Gateway Validator · ClawHub's context-aware review of the artifact, metadata, and declared behavior.

Scanner verdict

BenignMar 10, 2026, 12:14 PM

Verdict: benign
Confidence: medium
Model: gpt-5-mini
Summary: The skill's code and instructions are internally consistent with a gateway-configuration validator: it reads OpenClaw config files, tests provider APIs, can spin up a temporary gateway, and can apply changes — but it will read and transmit provider API keys from your config and can overwrite/restart production gateway processes, so use caution.
Guidance: This skill appears to do what it says, but it touches sensitive areas: - It reads your OpenClaw config (from ~/.openclaw and /etc), so provider API keys stored there will be read and sent to the provider endpoints to validate credentials — this is required for validation but is sensitive. - It can overwrite the production config and restart the gateway (apply_change.py).

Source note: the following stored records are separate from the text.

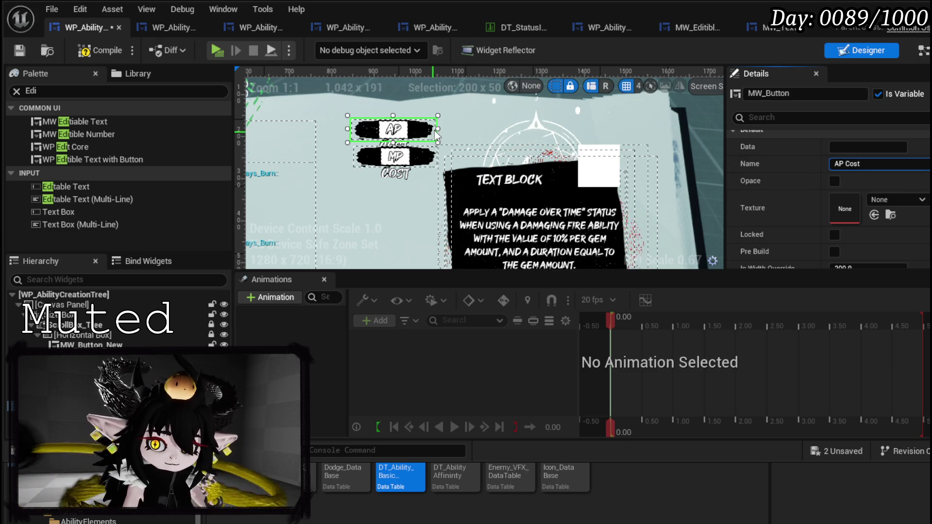
Shrink AP Cost to half width and place it just left of MP Cost
mouse_move(431, 128)
mouse_down()
mouse_move(344, 142)
mouse_move(335, 147)
mouse_move(412, 154)
mouse_move(335, 187)
mouse_move(425, 160)
mouse_move(430, 143)
mouse_up()
click(380, 163)
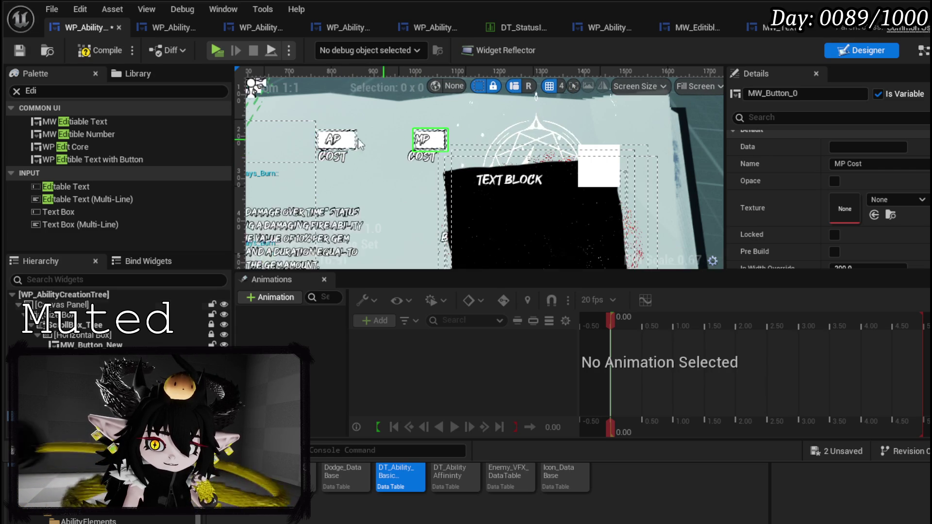
drag(347, 140, 374, 140)
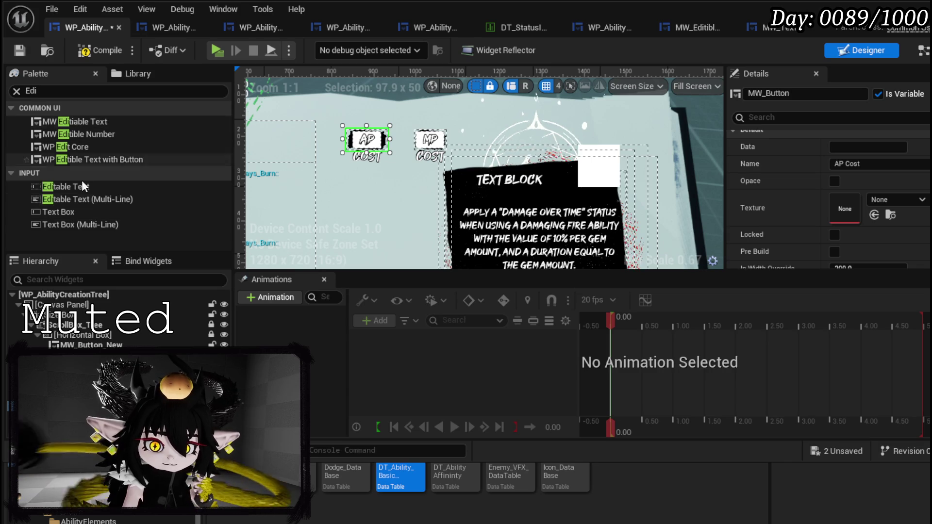
click(43, 93)
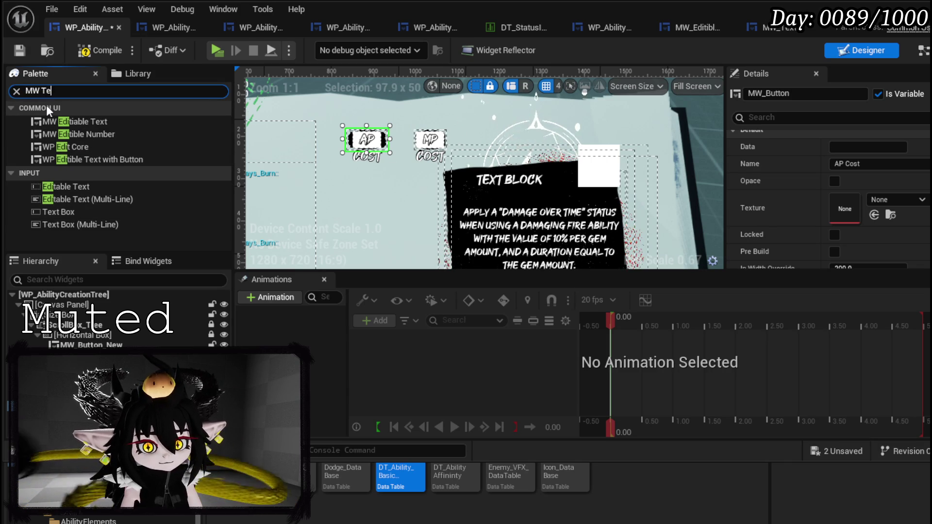
Add a Text widget reading 'Points Left: 100' above the cost buttons, then compile and save
text(Text)
mouse_move(56, 144)
mouse_down()
mouse_move(296, 114)
mouse_move(379, 114)
mouse_up()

Confirm whether you (or your agent) want automated apply+restart behavior; prefer a manual confirmation step before applying changes. - The temporary gateway start/port detection is imperfect in the scripts; consider running the validation in a safe staging environment first. Recommendations before installing/using: 1) Review your config file contents for secrets you don't want transmitted. If you prefer, remove or mask non-essential keys before running validation. 2) Run provider validation (scripts/test_provider.py or scripts/validate_config.py) manually to observe behavior before enabling autonomous agent-run operations. 3) Ensure backups are accessible (apply_change.py creates backups under the config directory) and that you have a rollback plan. 4) Restrict the agent so it asks for explicit confirmation before running apply_change.py or performing restarts. If you want, I can extract the exact commands the skill would run for a dry-run and suggest a safer invocation policy (e.g., validation-only mode without auto-apply).

Review Dimensions

Purpose & Capability: okThe name/description match what the files implement: reading OpenClaw config, validating syntax, testing providers via their HTTP APIs, optionally starting a temp gateway, and applying validated config to production. Required actions (reading ~/.openclaw and /etc config, calling provider endpoints, invoking the 'openclaw' binary, backing up and writing config files) are expected for this purpose.
Instruction Scope: noteSKILL.md promises automatic validation and the scripts implement the three validation levels. The scripts will read config files (home and /etc), perform network requests to provider endpoints using API keys found in the config, may start processes (openclaw gateway), and can apply changes to production. All of these are within scope, but they involve transmitting sensitive API keys and performing production changes — the README's claim to 'automatically use this when you request gateway changes' means the agent could run these operations without further manual checks unless the agent is constrained.
Install Mechanism: okNo install spec; this is instruction+script-only. No external downloads or package installs are declared. The code uses standard Python stdlib and attempts to import PyYAML if available; lack of install spec means nothing is written to disk by an installer beyond whatever the agent runtime does when executing the included scripts.
Credentials: noteThe skill doesn't request environment variables or external credentials directly, but it reads provider API keys from the OpenClaw config files (e.g., ~/.openclaw/config.yaml or /etc/openclaw/*). Sending those API keys to provider endpoints is necessary for validation, but is sensitive. The scripts do not request unrelated credentials; they do expect read/write access to config paths and ability to execute the 'openclaw' binary.
Persistence & Privilege: concernThe skill includes apply_change.py which will overwrite the production config file (after creating a backup) and attempt to restart the gateway via 'openclaw gateway restart'. While this is coherent with the stated purpose, it's a high-impact operation: if the agent invokes apply_change without explicit user confirmation the production gateway could be changed or restarted unexpectedly. The skill is not 'always: true', but the SKILL.md says it will be used 'automatically' when the user requests gateway changes — make sure the agent prompts the user before performing apply/change actions.